There are some handouts near you, and I would like you to take the time to check the boxes that you practice often. Not perfectly, but regularly.

There are five basic areas, and at least three levels that are indicated. Pens are available. Go ahead and I will give a brief explanation of each. You may keep these as a reminder.

Ways to Become a Barnabas

1.) Reframe Words of Discouragement. Use words of discouragement as a trigger to generate encouragement.

Step one. Focus on a worthy individual that could use your encouragement, but not necessarily the individual that expressed discouragement.

Step two. Give encouragement to a stranger. (without judging merit)

Step three. Give encouragement to the one that made you angry.

2.) Encourage ‘Invisible’ Servants that surround you. If you are out in the world there may be daily interactions with public servants. Make an effort to recognize them, and see them as individuals

Step one. Vocalize your thankfulness for their willingness to do their job.

Step two. Be specific about how well they accomplish a task.

Step three. Make time to contact their supervisor with good comments.

3.) Encourage people you interact with on the phone. So much time is spent on the phone working out details, or retirement, medical records, financial problems and other issues.

Step one. When someone is clearly giving excellent advice even if the problem is not solved, give them encouragement.

Step two. If the problem is actually solved, let them know how important it was for you, and that their help blessed you.

Step three. Ask to speak to their supervisor, and share your praise of their employee.

4.) Create Acts of Thanksgiving that can be seen as Encouragement.

Step one . Often dinner at home receives a prayer of blessing in private.

Step two. Have dinner at home with a guest, and still offer a prayer blessing.

Step three. Have dinner in public, and give a prayer of blessing.

Step four. Have a prayer of blessing for breakfast and lunch.

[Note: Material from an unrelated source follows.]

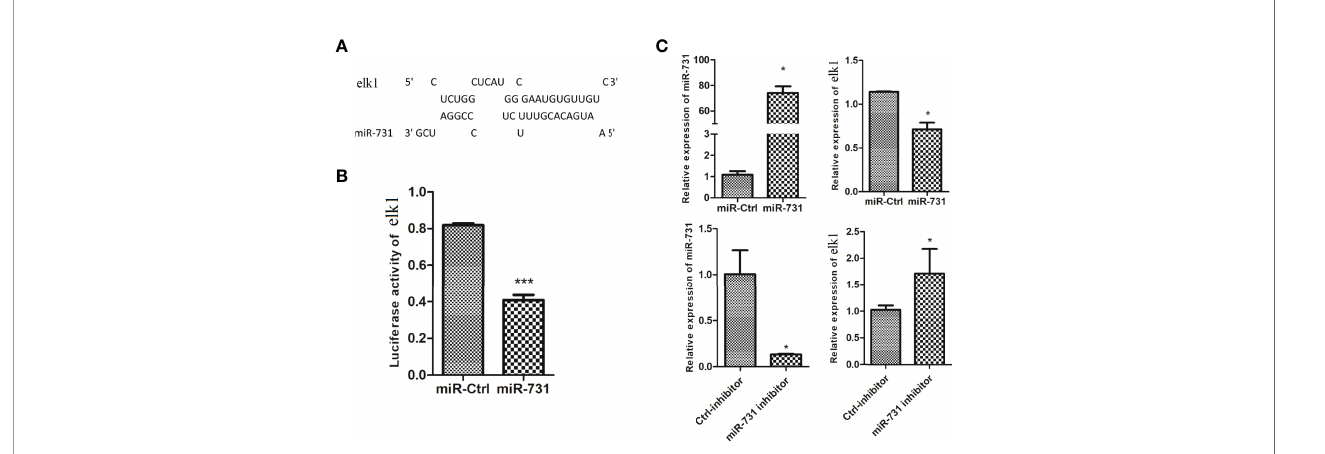
FIGURE 3 | Prediction and validation of the relationship of elk1 and miR-731. (A) Binding site of miR-731 and elk1 . (B, C) C. idella Kidney cells (CIK) were transfected with miR-731 agomir or control solution, along with the recombinant plasmids pmirGLO-elk1 for 24 h, and the luciferase activity was determined. All values represent the mean ± SD of three independent experiments. Asterisks indicate signi fi cant differences (*p < 0.05, ***p < 0.001).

Step five. Have a prayer of blessing for late night refrigerator snacks.

5.) See yourself as a Barnabas

Step one. Begin to see yourself as an unending vessel of encouragement

Step two. Continually reframe the “trigger feeling” of not being encouraged. If you are not encouraged, then turn around and encourage someone. Encouragement has “reflective power”.

Step three. Increase the effectiveness of encouragement with your friends in need, but keep yourself open to encouraging strangers. Ask G-d to help you see others as He sees—and loves them.

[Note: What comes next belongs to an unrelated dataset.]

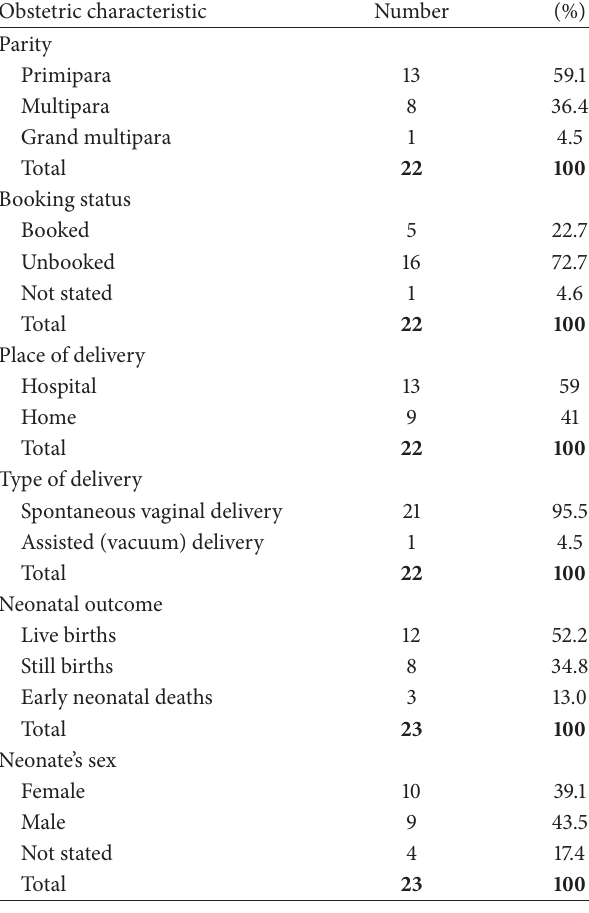
Table 3: Obstetric characteristics of the patients.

You may add your own categories and steps. There were 17 checkboxes, I have not yet checked all 17, I’m a work in progress. At our LiveWires luncheon we had three people who had checked at least ten boxes each as regular practices.

I believe in change, I believe it can be dramatic and quick, and I believe it can come in “steps”. It is all at the will of G-d.

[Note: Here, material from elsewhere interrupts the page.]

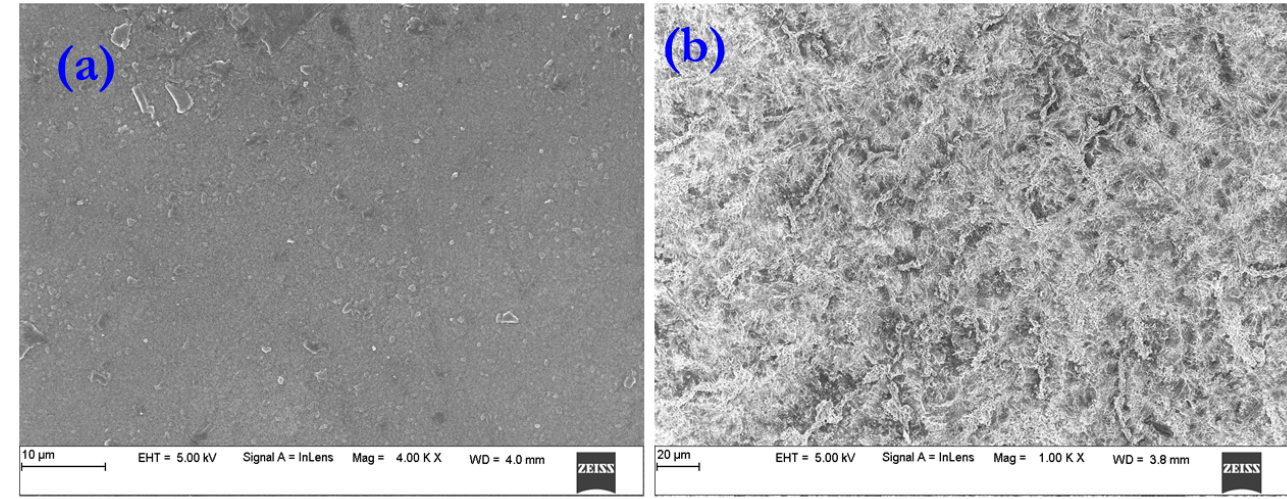
Figure 4. SEM images of ( a ) Plain PVA membrane and ( b ) PVA-g-St-g-PMA membrane.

Quick how many boxes? May this guide towards becoming Barnabas.

Shall we pray?

The LORD bless you, and keep you;

The LORD make His face shine on you, And be gracious to you;

The LORD lift up His countenance on you, And give you peace.’

I like to end sermons with this Aaronic blessing. It is sometimes useful to look at the original Hebrew to understand the context of the translation. The following can also be said to be a “translation of intent.”

Adonai will kneel before you presenting gifts and will guard you with a hedge of protection, Adoni will illuminate the wholeness of his being toward you, bringing order, and he will beautify you, Adoni will lift up his wholeness of being, and look upon you, and he will set in place all you need to be whole and complete!